◆ Task description
Which lines of the data below contain the string "planeOp"? Extract each of them in full, treating uppercase and lowercase letters as different.

·····

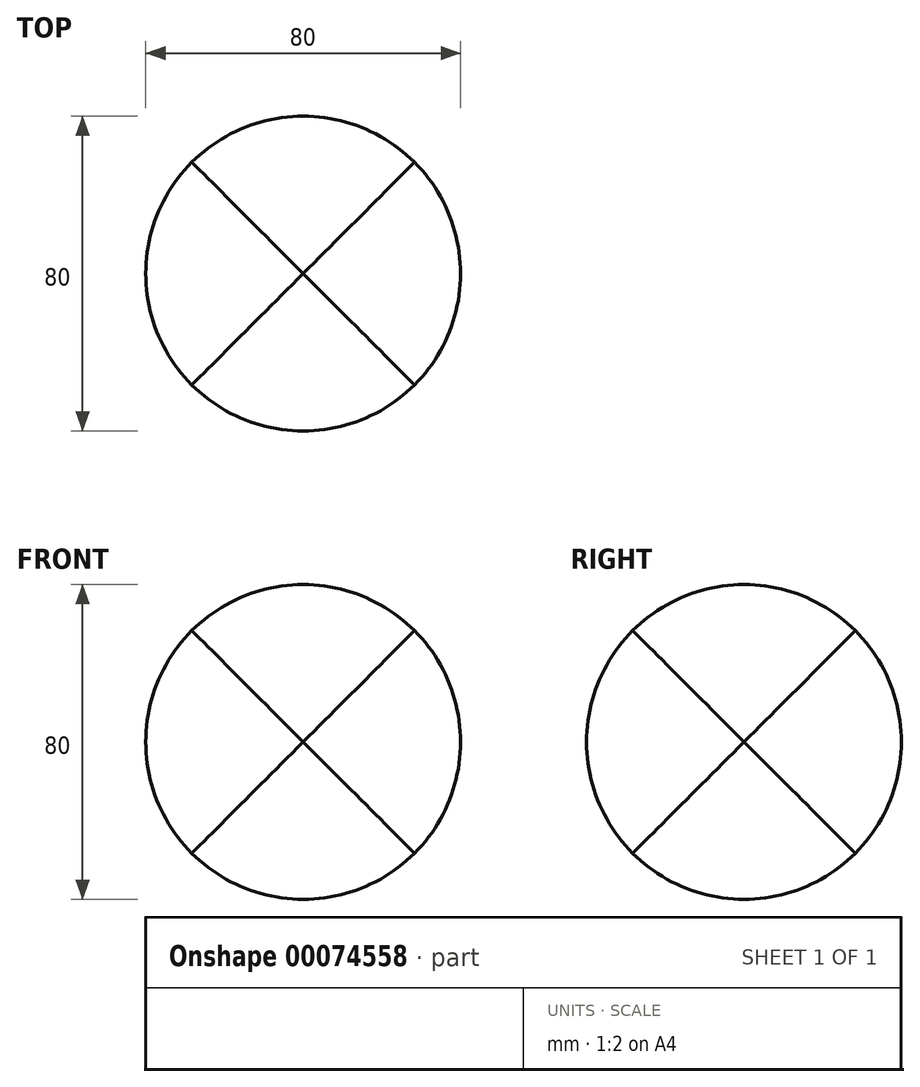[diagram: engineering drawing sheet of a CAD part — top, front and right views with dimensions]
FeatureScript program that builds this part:
annotation { "Feature Type Name" : "Feature", "Feature Type Description" : "" }
export const myFeature = defineFeature(function(context is Context, id is Id, definition is map)
    precondition{}
    {
        {
            var Q0;
            Q0=qCreatedBy(makeId("Front.planeOp"),FACE);
            var sketch = newSketch(context, id + "F0", { "sketchPlane" : qUnion([Q0])});
            skCircle(sketch, "E0", {"center": v(0, 0) * mm, "radius": 40 * mm});
            skSolve(sketch);
        }
        {
            var Q0;
            Q0=makeQuery(id+"F0.imprint","IMPRINT",FACE,{"disambiguationData":[TD([[makeQuery(id+"F0.imprint","IMPRINT",EDGE,{"derivedFrom":sQuery(id+"F0.wireOp",EDGE,"E0")}),1.0]])]});
            var Q1;
            Q1=sQuery(id+"F0.wireOp",EDGE,"E0");
            extrude(context, id + "F1", {"entities" : qUnion([Q0]), "surfaceEntities" : qUnion([Q1]), "depth" : 200 * mm, "symmetric" : true});
        }
        {
            var Q0;
            Q0=qCreatedBy(makeId("Top.planeOp"),FACE);
            var sketch = newSketch(context, id + "F2", { "sketchPlane" : qUnion([Q0])});
            skCircle(sketch, "E1", {"center": v(0, 0) * mm, "radius": 40 * mm});
            skSolve(sketch);
        }
        {
            var Q0;
            Q0 = qSketchRegion(id + "F2", true);
            extrude(context, id + "F3", {"entities" : qUnion([Q0]), "operationType" : NewBodyOperationType.INTERSECT, "oppositeDirection" : true, "depth" : 200 * mm, "symmetric" : true});
        }
        {
            var Q0;
            Q0=qCreatedBy(makeId("Right.planeOp"),FACE);
            var sketch = newSketch(context, id + "F4", { "sketchPlane" : qUnion([Q0])});
            skCircle(sketch, "E2", {"center": v(0, 0) * mm, "radius": 40 * mm});
            skSolve(sketch);
        }
        {
            var Q0;
            Q0 = qSketchRegion(id + "F4", true);
            extrude(context, id + "F5", {"entities" : qUnion([Q0]), "operationType" : NewBodyOperationType.INTERSECT, "oppositeDirection" : true, "depth" : 200 * mm, "symmetric" : true});
        }
    });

·····

◆ Response below
            Q0=qCreatedBy(makeId("Front.planeOp"),FACE);
            Q0=qCreatedBy(makeId("Top.planeOp"),FACE);
            Q0=qCreatedBy(makeId("Right.planeOp"),FACE);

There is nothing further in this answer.